I recently had a conversation with a customer who said that he doesn’t allow mail enabled Active Directory security groups. Another customer was in the same meeting who said that he wished he could disable that ability. Two proofpoints that Active Directory administrators do not want to mail enable security groups. Unfortunately, we were discussing something else and that was just a side conversation that I was never able to explore further. And it left me wondering, why not?
I can think of thousands of reasons of why you would want to mail enable Active Directory security groups.
- You are using a security group to give permission to a specific printer and it’s broken…the best way to tell the users of that printer is to email everyone who has permission to use it.
- You are giving access to a particular folder to members of a project team with a security group…if you want to email everyone on that team with information on what goes in that folder, it’s easy you email the security group.

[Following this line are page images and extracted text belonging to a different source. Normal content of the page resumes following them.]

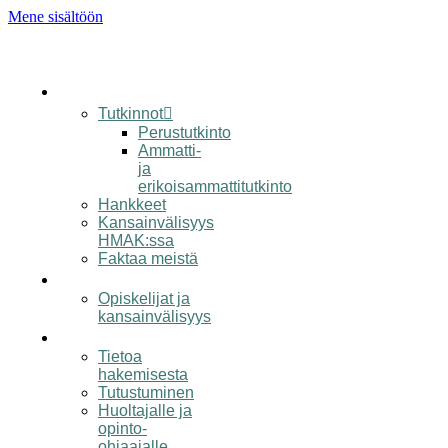
Mene sisältöön
koulu
Tutkinnot
Perustutkinto
Ammatti-
ja
erikoisammattitutkinto
Hankkeet
Kansainvälisyys
HMAK:ssa
Faktaa meistä
opiskelijalle
Opiskelijat ja
kansainvälisyys
hakijalle
Tietoa
hakemisesta
Tutustuminen
Huoltajalle ja
opinto-
ohjaajalle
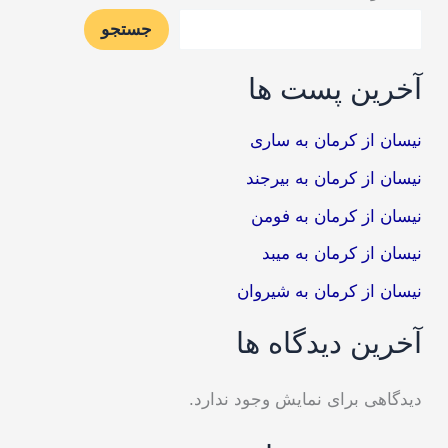
جستجو
آخرین پست ها
نیسان از کرمان به ساری
نیسان از کرمان به بیرجند
نیسان از کرمان به فومن
نیسان از کرمان به میبد
نیسان از کرمان به شیروان
آخرین دیدگاه ها
دیدگاهی برای نمایش وجود ندارد.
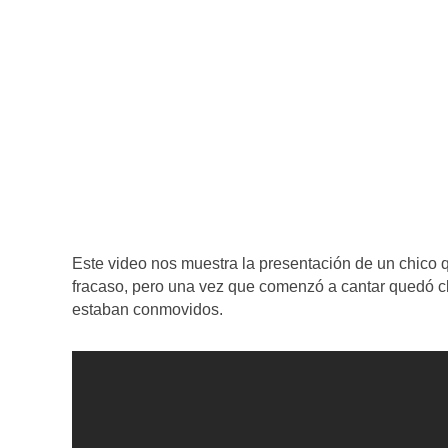
Este video nos muestra la presentación de un chico q
fracaso, pero una vez que comenzó a cantar quedó cl
estaban conmovidos.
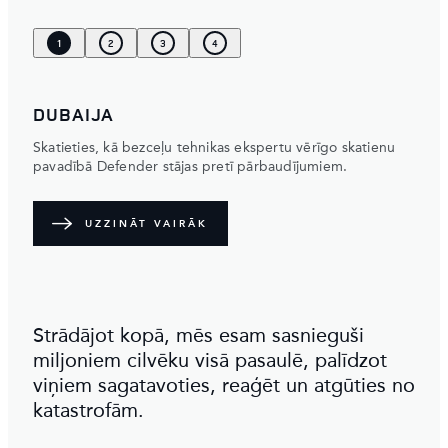
1
2
3
4
DUBAIJA
Skatieties, kā bezceļu tehnikas ekspertu vērīgo skatienu
pavadībā Defender stājas pretī pārbaudījumiem.
UZZINĀT VAIRĀK
Strādājot kopā, mēs esam sasnieguši
miljoniem cilvēku visā pasaulē, palīdzot
viņiem sagatavoties, reaģēt un atgūties no
katastrofām.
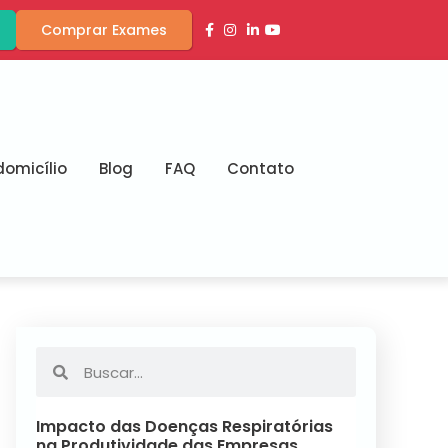
Comprar Exames
omicílio
Blog
FAQ
Contato
Impacto das Doenças Respiratórias
na Produtividade das Empresas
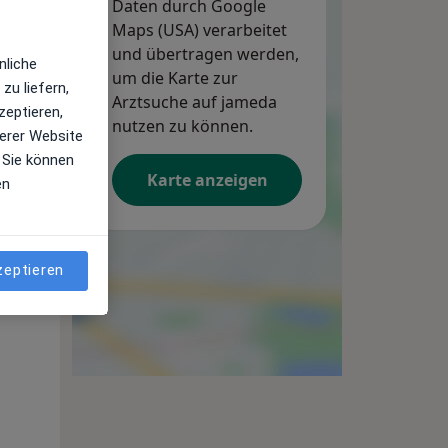
Daten durch Google
Maps (USA) verarbeitet
und übertragen werden,
nliche
um die Karte zur
zu liefern,
Arztsuche auf jameda
zeptieren,
nutzen zu können.
erer Website
 Sie können
Karte anzeigen
en
Mo,
Di,
Mi,
10 Aug
11 Aug
12 Aug
zeptieren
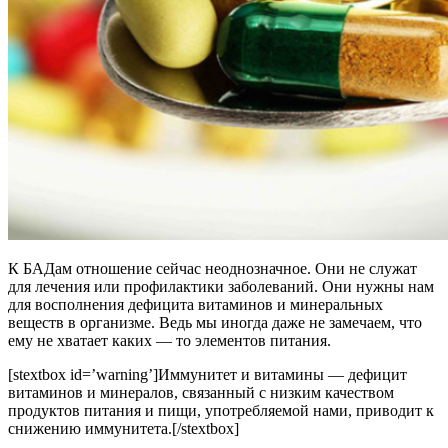
К БАДам отношение сейчас неоднозначное. Они не служат
для лечения или профилактики заболеваний. Они нужны нам
для восполнения дефицита витаминов и минеральных
веществ в организме. Ведь мы иногда даже не замечаем, что
ему не хватает каких — то элементов питания.
[stextbox id=’warning’]Иммунитет и витамины — дефицит
витаминов и минералов, связанный с низким качеством
продуктов питания и пищи, употребляемой нами, приводит к
снижению иммунитета.[/stextbox]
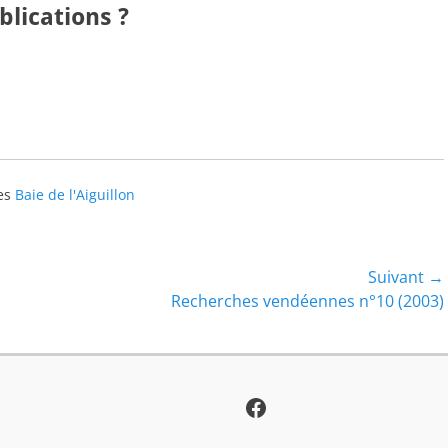
lications ?
es
Baie de l'Aiguillon
Suivant →
Article
Recherches vendéennes n°10 (2003)
suivant :
Facebook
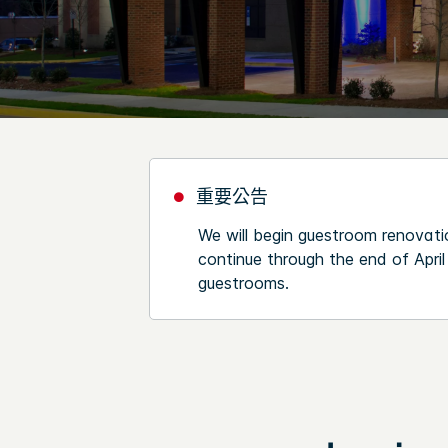
重要公告
We will begin guestroom renovat
continue through the end of Apri
guestrooms.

- If you own a SharePoint resource and are managing access with a security group and you want everyone to know about the great changes you have made to that resource….hey, email the mail enabled security group!
- In short, any time you are controlling access to a system, folder, file, etc and you need to communicate about that access, it’s easy to do.
Yet, I cannot think of any reason why you wouldn’t want to mail enable it. It seems that one group is always better than two. Heck, Imanami is in the business of controlling group glut, why would anyone want to encourage it?
But there is one technical limitation that I believe started with Exchange 2007…only Universal security groups can be mail enabled. This must have to do with losing email for incorrectly scoped groups. Whenever Exchange 2000/2003 receives a mail sent to a mail-enabled group, Exchange will query a global catalog to find out who the members are of that group. Sometimes mail would be stuck in the Categorizer, in most cases because the Global Catalog is unable to supply the members list of a domain local/global group created in another domain. A universal group would solve this problem.
But, Microsoft encourages the use of global security groups unless you don’t have trust between the domains. So to mail enable that security group you are going outside of recommended practice by using a universal group.
That is the only reason I can think of to not mail enable a security group but the business uses would appear to outweigh the technical limitations to me. What am I missing? The two customers referenced above have MASSIVE infrastructures so maybe it’s just keeping their groups scoped correctly is more important than letting users email a security group but there has to be more, right?